# Work to be completed:
Pictures aside, copy exactly each line from the one that holds "28 июля, 2026" through the last line of the records below.

** Available data follows **

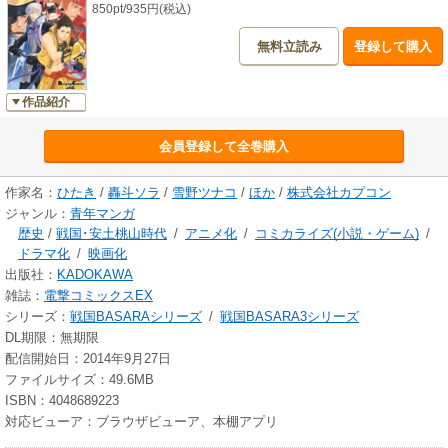
850pt/935円(税込)
無料立読み
登録して購入
作品紹介
会員登録して全巻購入
作家名：
ひたき
/
轟斗ソラ
/
雪野ツナコ
/
ほか
/
株式会社カプコン
ジャンル：
青年マンガ
歴史
/
戦国･安土桃山時代
/
アニメ化
/
コミカライズ(小説・ゲーム)
/
ドラマ化
/
映画化
出版社：
KADOKAWA
雑誌：
電撃コミックスEX
シリーズ：
戦国BASARAシリーズ
/
戦国BASARA3シリーズ
DL期限：無期限
配信開始日：2014年9月27日
ファイルサイズ：49.6MB
ISBN：4048689223
対応ビューア：ブラウザビューア、本棚アプリ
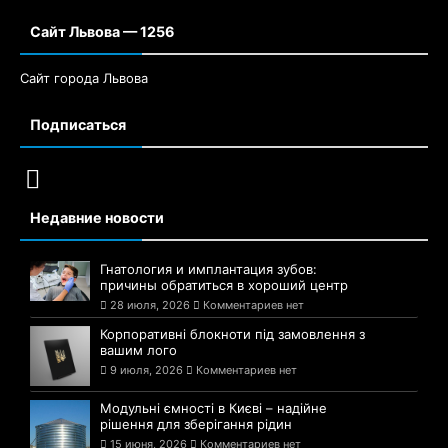
Сайт Львова — 1256
Сайт города Львова
Подписаться
Недавние новости
Гнатология и имплантация зубов:
причины обратиться в хороший центр
28 июля, 2026
Комментариев нет
Корпоративні блокноти під замовлення з
вашим лого
9 июля, 2026
Комментариев нет
Модульні ємності в Києві – надійне
рішення для зберігання рідин
15 июня, 2026
Комментариев нет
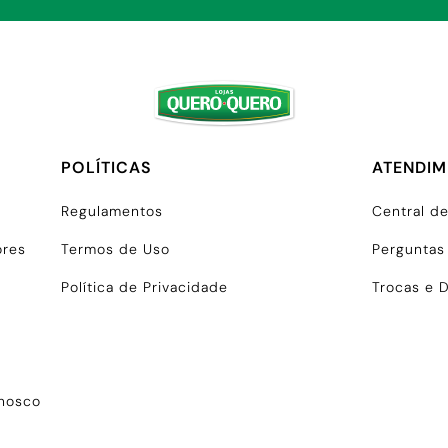
POLÍTICAS
ATENDI
Regulamentos
Central d
ores
Termos de Uso
Perguntas
Política de Privacidade
Trocas e 
onosco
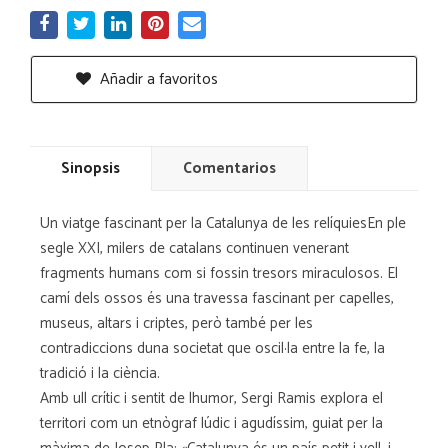
Añadir a favoritos
Sinopsis
Comentarios
Un viatge fascinant per la Catalunya de les relíquiesEn ple
segle XXI, milers de catalans continuen venerant
fragments humans com si fossin tresors miraculosos. El
camí dels ossos és una travessa fascinant per capelles,
museus, altars i criptes, però també per les
contradiccions duna societat que oscil·la entre la fe, la
tradició i la ciència.
Amb ull crític i sentit de lhumor, Sergi Ramis explora el
territori com un etnògraf lúdic i agudíssim, guiat per la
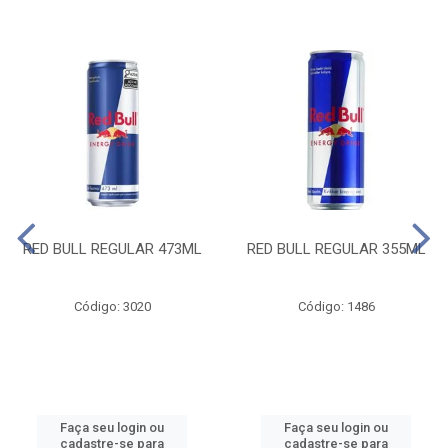
RED BULL REGULAR 473ML
RED BULL REGULAR 355ML
Código: 3020
Código: 1486
Faça seu login ou
Faça seu login ou
cadastre-se para
cadastre-se para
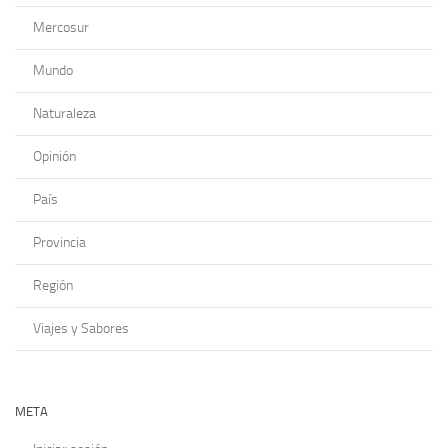
Mercosur
Mundo
Naturaleza
Opinión
País
Provincia
Región
Viajes y Sabores
META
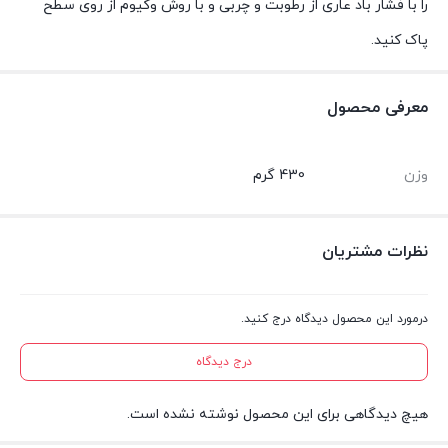
را با فشار باد عاری از رطوبت و چربی و با روش وکیوم از روی سطح
پاک کنید.
معرفی محصول
وزن
430 گرم
نظرات مشتریان
درمورد این محصول دیدگاه درج کنید.
درج دیدگاه
هیچ دیدگاهی برای این محصول نوشته نشده است.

** End of Available data **

# Answer space:
28 июля, 2026
Комментариев нет
Корпоративні блокноти під замовлення з
вашим лого
9 июля, 2026
Комментариев нет
Модульні ємності в Києві – надійне
рішення для зберігання рідин
15 июня, 2026
Комментариев нет
POLÍTICAS
ATENDI
Regulamentos
Central d
ores
Termos de Uso
Perguntas
Política de Privacidade
Trocas e 
onosco
Añadir a favoritos
Sinopsis
Comentarios
Un viatge fascinant per la Catalunya de les relíquiesEn ple
segle XXI, milers de catalans continuen venerant
fragments humans com si fossin tresors miraculosos. El
camí dels ossos és una travessa fascinant per capelles,
museus, altars i criptes, però també per les
contradiccions duna societat que oscil·la entre la fe, la
tradició i la ciència.
Amb ull crític i sentit de lhumor, Sergi Ramis explora el
territori com un etnògraf lúdic i agudíssim, guiat per la
RED BULL REGULAR 473ML
RED BULL REGULAR 355ML
Código: 3020
Código: 1486
Faça seu login ou
Faça seu login ou
cadastre-se para
cadastre-se para
Mercosur
Mundo
Naturaleza
Opinión
País
Provincia
Región
Viajes y Sabores
META
را با فشار باد عاری از رطوبت و چربی و با روش وکیوم از روی سطح
پاک کنید.
معرفی محصول
وزن
430 گرم
نظرات مشتریان
درمورد این محصول دیدگاه درج کنید.
درج دیدگاه
هیچ دیدگاهی برای این محصول نوشته نشده است.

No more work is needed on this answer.